* _Document segment_
····················
The best vegetarian restaurants in Edinburgh, 2026
Edinburgh's vegetarian dining scene in 2026, properly ranked — from David Bann to Hendersons, Kalpna to the new wave of veg-forward kitchens that nobody calls vegetarian any more.
Edinburgh has a longer and stranger history with vegetarian cooking than most British cities. Hendersons opened in 1962. Kalpna in the early 1980s. David Bann in 2002. These are not new arrivals chasing a trend — they are restaurants that have been quietly running for decades and have shaped what vegetarian dining in this city looks like.
The new wave is interesting too. Some of the best vegetable cooking in 2026 is happening in places that no one calls vegetarian — Holm, Aizle, the Stuart Ralston-adjacent rooms — but where the veg menu is no longer an afterthought. I have included those because pretending they are not part of the picture would be daft.
If you want to find the supper clubs and chef collaborations that move through these kitchens, the Edinburgh food events filter on Rifio will catch them.
1. David Bann
The strict-vegetarian benchmark. The menu has a proper point of view, the kitchen has a sense of season, and the room is grown up without being precious. Most vegetarian restaurants of this vintage become caricatures of themselves and David Bann simply has not.
The ricotta gnudi when it is on, the various smoked-tofu plates, and the puddings are all the business. Bookings are sane and they handle the Fringe-month volume without the kitchen falling over.
Around £35-£45 a head with a glass of wine. The Sunday dinner format is the easy entry point.
2. Kalpna
Forty years of Gujarati and South Indian vegetarian cooking. The lunch thali is one of the best plates of food in the city for any kind of money — five or six dishes, rice, breads, pickles, all properly cooked, all distinctively spiced.
The dinner menu rotates more than people give it credit for. The Sindhi kadhi when it is on, the various stuffed vegetable preparations, and the dosa list are the orders. Untill you have eaten here you do not really know how good Edinburgh's vegetarian scene is.
It is not a restaurant that has changed much in twenty years and that is the point.
3. Holm
Newington, small room, the chef has worked in the right places. The headline menu is Scottish-seasonal omnivore but the vegetarian tasting that runs alongside is a serious piece of work. The cooking pulls from across Europe but with a proper sense of what is in season at the Pentlands and from the east coast farms.
····················
* _Action item A_
Which restaurants does the Edinburgh vegetarian restaurant guide rank with a number, and what position does each hold?
* _Action item B_
Can you carry on the Edinburgh vegetarian restaurant guide from the point where it ends?

* _Excerpted data_
····················
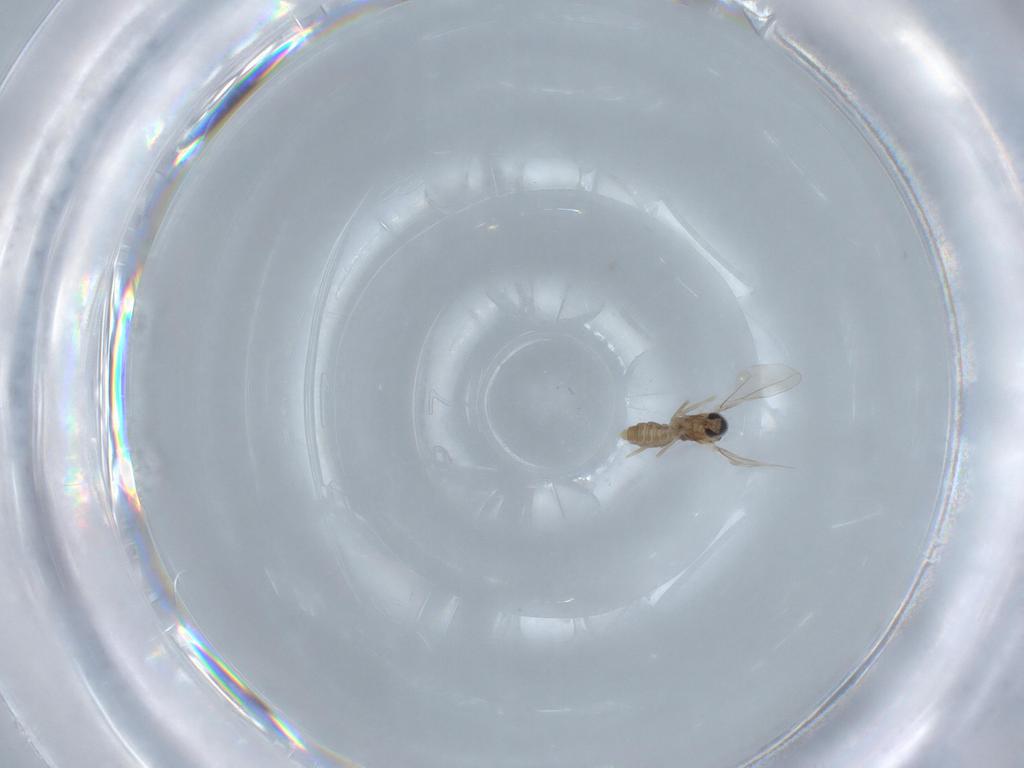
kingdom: Animalia
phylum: Arthropoda
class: Insecta
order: Diptera
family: Cecidomyiidae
····················
* _Task output A_
1. David Bann
2. Kalpna
3. Holm

* _Task output B_
Six to eight courses, around £55, and the wine list runs natural without being annoying about it. Book at least three weeks ahead, more in Fringe month.
4. Hendersons
A proper Edinburgh institution. The Hanover Street basement has been doing the same vegetarian salad bar and bistro format for sixty years and it works because the produce is good and the cooking is honest.
The salad bar at lunch is £12-£15 for a full plate and is the value play. The bistro upstairs is sit-down with a longer menu and the daily specials are usually the order. The shop on the way out is worth knowing about for vegetarian cheese and the kind of products you cannot find in a supermarket.
Not exciting in the contemporary sense and that is fine. Some restaurants exist to feed people well at a fair price for sixty years.
5. Aizle (The Garden Room)
Stuart Ralston has been the most interesting chef in Edinburgh for the better part of a decade. The Aizle tasting room runs a vegetarian menu alongside the main one and it is often, genuinely, the better of the two. The cooking with vegetables is more inventive than the cooking with meat and fish, possibly because it has fewer crutches.
Around £80-£95 for the menu, plus wine pairing. Book three or four weeks out and book early in Fringe month or you will not get in.
6. Tuk Tuk
Two locations. Not strictly vegetarian but the veg half of the menu is most of what they cook. Indian street food format, dishes around £6-£10 each, you order four or five between two and walk out properly fed for £25-£30 a head.
The pani puri, the various aloo tikki preparations, and the dosa specials are the orders. It is fast, easy, and they take walk-ins in a way the smarter rooms do not.
7. Mums Great Comfort Food
Forrest Road, comfort food, mash and pies and so on. The vegetarian section is bigger and better than the format suggests and the veggie haggis is the Edinburgh tourist order that is also genuinely good. Around £15-£20 a head and reliably alot of food.
Best at lunch, best when you are properly hungry, best when you do not want to think about it.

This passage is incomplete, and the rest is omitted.